**What the exercise asks**. Scan the material below for every line with the string "FIGURE", and copy those lines.

----- Records to use

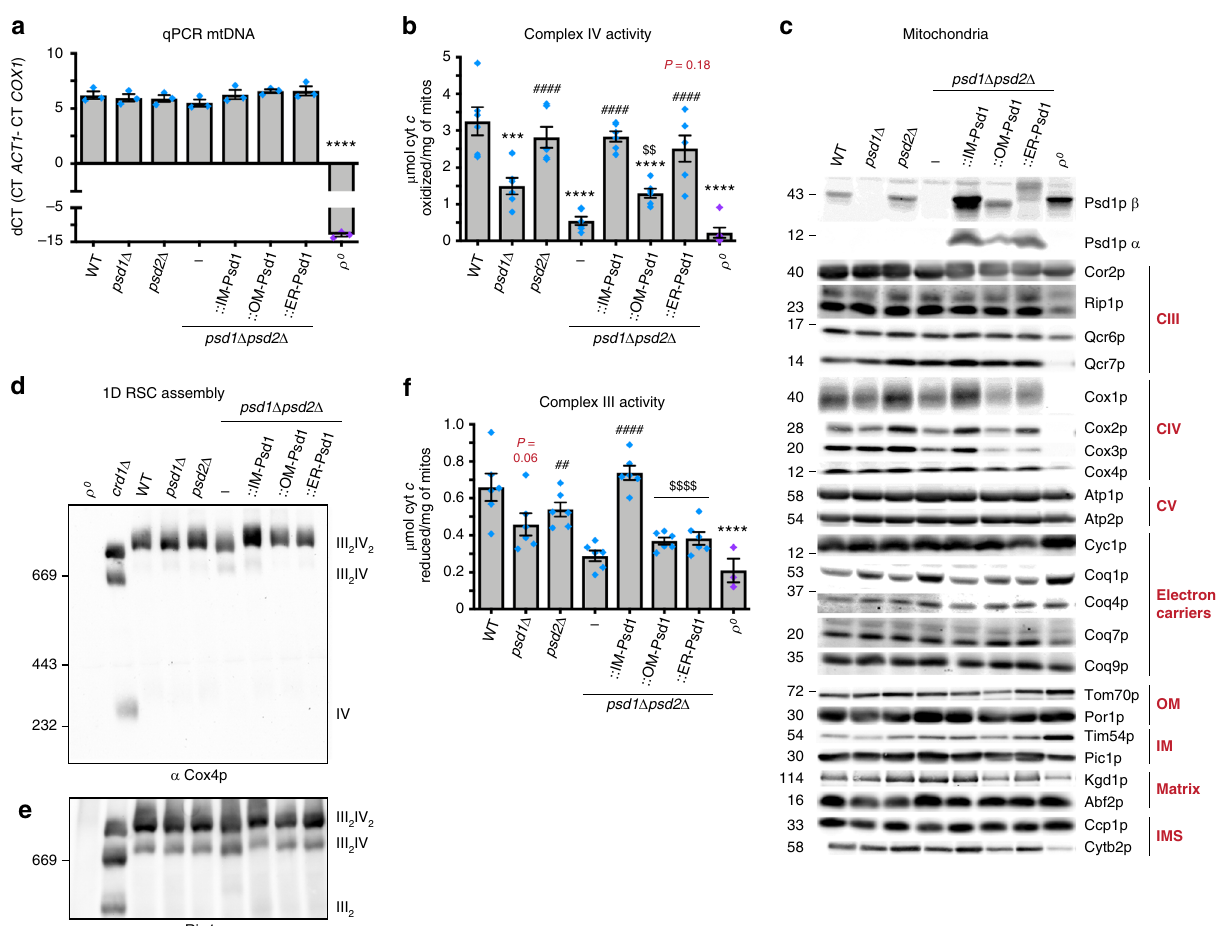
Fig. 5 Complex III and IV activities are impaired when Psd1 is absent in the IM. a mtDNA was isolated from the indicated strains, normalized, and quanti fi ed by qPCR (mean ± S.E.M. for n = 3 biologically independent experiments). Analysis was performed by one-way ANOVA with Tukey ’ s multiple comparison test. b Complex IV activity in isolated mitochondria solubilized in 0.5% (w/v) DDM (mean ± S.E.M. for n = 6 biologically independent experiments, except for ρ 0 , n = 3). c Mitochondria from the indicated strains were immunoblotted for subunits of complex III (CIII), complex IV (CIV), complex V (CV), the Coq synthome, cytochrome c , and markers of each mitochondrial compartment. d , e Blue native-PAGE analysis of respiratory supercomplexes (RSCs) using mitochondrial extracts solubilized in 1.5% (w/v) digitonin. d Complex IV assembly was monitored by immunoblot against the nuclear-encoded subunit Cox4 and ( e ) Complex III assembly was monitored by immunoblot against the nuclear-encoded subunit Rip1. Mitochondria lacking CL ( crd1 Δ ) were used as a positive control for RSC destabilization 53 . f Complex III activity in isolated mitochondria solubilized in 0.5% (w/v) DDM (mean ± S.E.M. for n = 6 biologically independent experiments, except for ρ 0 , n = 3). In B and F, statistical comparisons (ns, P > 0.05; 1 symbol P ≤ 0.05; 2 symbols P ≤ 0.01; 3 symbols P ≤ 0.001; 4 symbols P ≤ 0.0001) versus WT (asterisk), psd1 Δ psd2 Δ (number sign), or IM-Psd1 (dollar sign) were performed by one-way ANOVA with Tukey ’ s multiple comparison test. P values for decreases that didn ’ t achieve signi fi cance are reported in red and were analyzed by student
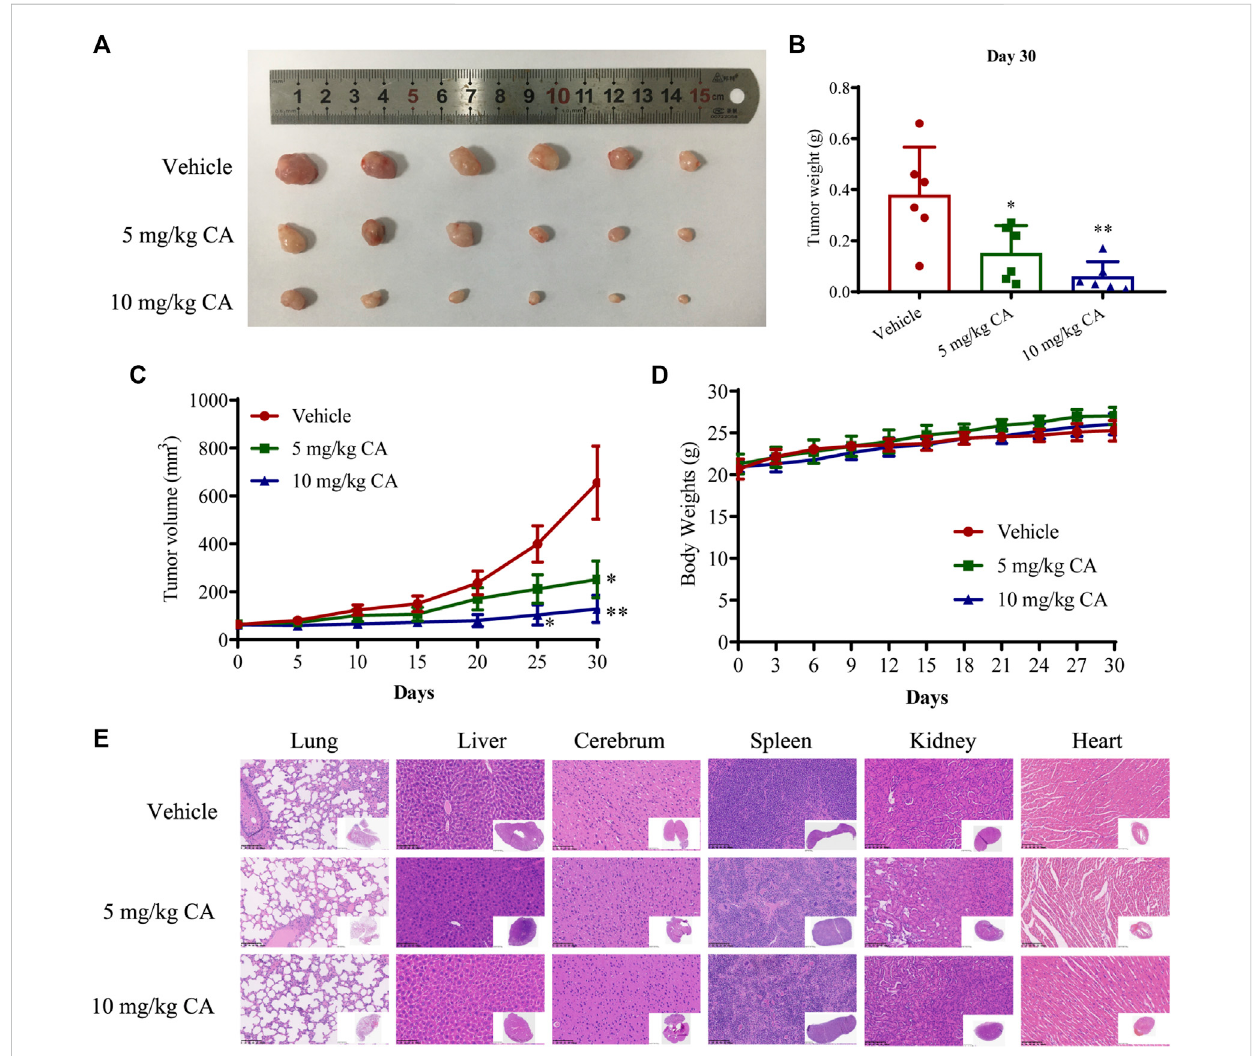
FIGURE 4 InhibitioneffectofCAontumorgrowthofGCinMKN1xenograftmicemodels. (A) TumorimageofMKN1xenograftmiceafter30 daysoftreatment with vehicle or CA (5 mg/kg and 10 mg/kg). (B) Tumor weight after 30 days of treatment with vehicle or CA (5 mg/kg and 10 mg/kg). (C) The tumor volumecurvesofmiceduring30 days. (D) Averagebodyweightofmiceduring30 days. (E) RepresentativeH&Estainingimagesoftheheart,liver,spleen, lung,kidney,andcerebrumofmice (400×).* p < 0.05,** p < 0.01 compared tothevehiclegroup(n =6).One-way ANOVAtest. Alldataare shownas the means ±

----------
----- Records to use

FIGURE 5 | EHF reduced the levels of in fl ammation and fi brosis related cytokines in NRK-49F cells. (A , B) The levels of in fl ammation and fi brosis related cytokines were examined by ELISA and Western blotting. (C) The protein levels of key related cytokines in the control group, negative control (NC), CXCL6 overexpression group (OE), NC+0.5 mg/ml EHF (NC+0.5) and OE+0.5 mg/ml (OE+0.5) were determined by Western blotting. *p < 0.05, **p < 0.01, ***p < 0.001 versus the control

----------

**Problem solution**.
FIGURE 4 InhibitioneffectofCAontumorgrowthofGCinMKN1xenograftmicemodels. (A) TumorimageofMKN1xenograftmiceafter30 daysoftreatment with vehicle or CA (5 mg/kg and 10 mg/kg). (B) Tumor weight after 30 days of treatment with vehicle or CA (5 mg/kg and 10 mg/kg). (C) The tumor volumecurvesofmiceduring30 days. (D) Averagebodyweightofmiceduring30 days. (E) RepresentativeH&Estainingimagesoftheheart,liver,spleen, lung,kidney,andcerebrumofmice (400×).* p < 0.05,** p < 0.01 compared tothevehiclegroup(n =6).One-way ANOVAtest. Alldataare shownas the means ±
FIGURE 5 | EHF reduced the levels of in fl ammation and fi brosis related cytokines in NRK-49F cells. (A , B) The levels of in fl ammation and fi brosis related cytokines were examined by ELISA and Western blotting. (C) The protein levels of key related cytokines in the control group, negative control (NC), CXCL6 overexpression group (OE), NC+0.5 mg/ml EHF (NC+0.5) and OE+0.5 mg/ml (OE+0.5) were determined by Western blotting. *p < 0.05, **p < 0.01, ***p < 0.001 versus the control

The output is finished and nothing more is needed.